They were selected from more than three thousand submissions representing eighty-eight countries with ideas for future home appliances.

While the students from Australian universities did not take out first prize they have enjoyed a range of workshops and activities as part of a six-day Electrolux design festival called Future Design Days, in Stockholm.

The winner, Airwash, is a waterless washing unit that utilises negative ions, compressed air and deodorants to clean clothes.

Airwash, developed by Wendy Chua and Gabriel Tan, students from Wendy Chua and Gabriel Tan, eliminates the need for detergent and water. By using atmospheric air and negative ions.

According to the judges, Airwash was selected as the winner because of its intuitive, ecological and beautiful design. Airwash also does away with the expensive, time consuming task of going to the dry cleaner.

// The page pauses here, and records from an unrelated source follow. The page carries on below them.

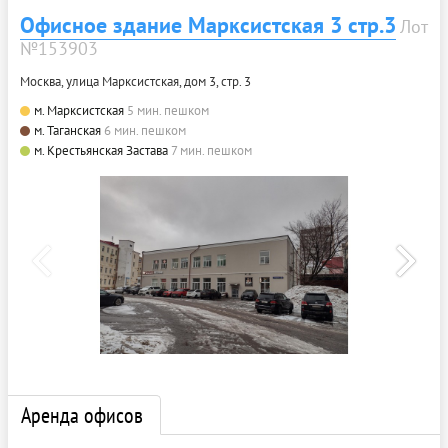
Офисное здание Марксистская 3 стр.3
Лот
№153903
Москва, улица Марксистская, дом 3, стр. 3
м. Марксистская
5 мин. пешком
м. Таганская
6 мин. пешком
м. Крестьянская Застава
7 мин. пешком
Аренда офисов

Both of the Australian university finalists are internationals – Swede Erik Andershed is currently enrolled in the University of Swinburne, in Melbourne, studying Honours in Industrial Design; and Singaporean Wang Sin Ee was the recipient of the University of New South Wales’ (UNSW) Jubilee Scholarship for full tuition and is studying Industrial Design at the UNSW in Sydney.

This is the second year that UNSW has been represented in the final judging. Last year’s competition was won by three UNSW industrial design students with their concept of the Rockpool waterless dishwasher.

Rockpool has, with the other concept products that made last year’s finals, toured the world as part of the Electrolux Global Design Laboratory Exhibition.